Morning Speaker and colleagues. As you know, we are in unprecedented times and the responses to deal with the coronavirus require unprecedented effort. We are only going to achieve this by working together. I just want to reflect a little on the contribution from the member for Petrie. It is something we need to learn from the way we approach this coronavirus. It is not just a matter of defeating this virus; we need to actually make sure that we set the platform so that we can address challenges like this into the future and ensure Australia's continued viability.

We must remember that we've got to stay focused on our national interests. We've got to stay focused on the welfare of Australian people. It is not just about addressing the coronavirus; it is about ensuring the ongoing development of our economy and hence why we have supported the government in the various markets they've laid down in the administration of stimulus packages.

I think it's reasonable to say that what has plagued the nation are the levels of uncertainty. They certainly affect the health and the livelihoods of all those we hold dear. I see it in my own family where they have been laid off work, where work has slowed up and where businesses are now having to make various amendments to the way they're doing business or trying to do business. We supported, for that very reason, the JobKeeper package. I know there are various issues that flow from it—if you're a university student working one shift, getting paid $50 per shift a week, you qualified for the $1,500 a fortnight as part of JobKeeper; whereas if you were actually a university lecturer who's been laid off by the university, you got nothing. There are issues associated with that, and the member for Petrie, I think, is right: we must show more flexibility. But the flexibility wasn't being shown at that point. I think we've got to realise there are issues in the system that can be improved, and simply because it's been advanced by the opposition doesn't mean the government needs to turn a blind eye to it.

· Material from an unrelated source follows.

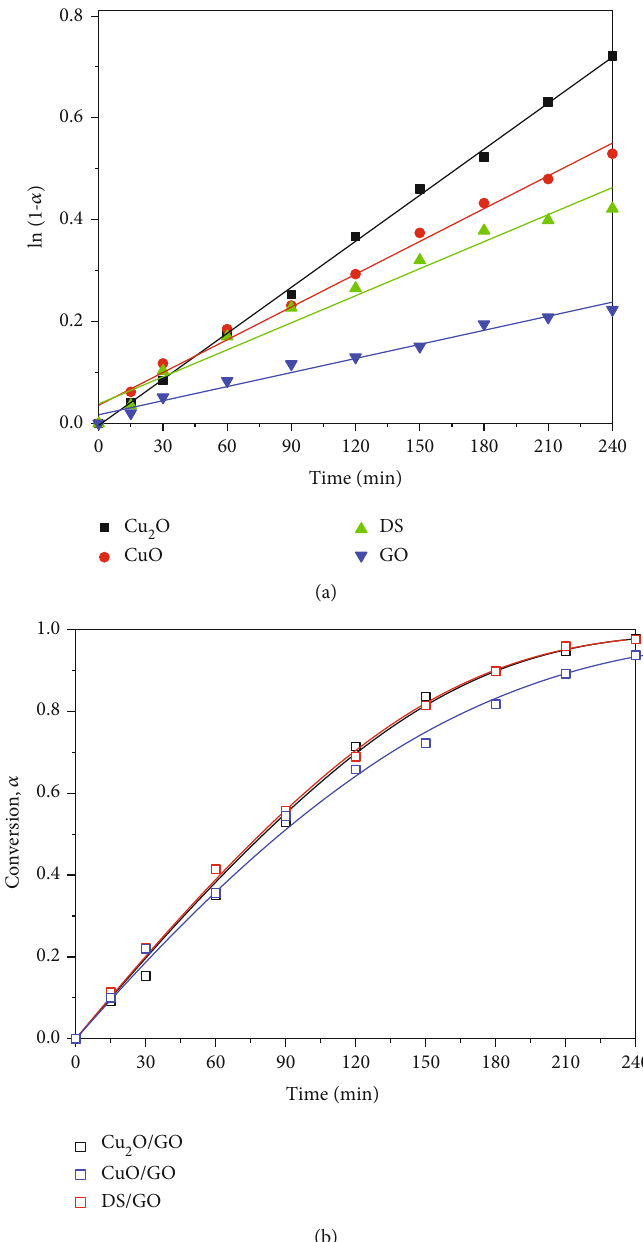
Figure 4: (a) ln ð 1 − α Þ vs. time for unsupported catalysts and GO systems. (b) Conversion vs. time plots for three supported catalyst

We are not unfamiliar with the issue of stimulus packages to meet economic challenges. You recall in the global financial crisis of 2008, we received advice—probably similar advice that the government has received from Treasury—that we needed to go hard, go fast, go early. On this occasion, I give credit to the government: they have moved in that direction. When Labor moved in that direction in 2008 and 2009, do you realise how many late-night sittings we had in this place? Every piece of legislation giving effect to stimulus packages was opposed outright on every occasion. The then opposition moved to frustrate every aspect of stimulus packages. By the way, they've dined out on that ever since. The issue about debt and deficit has become almost a catchcry for those opposite.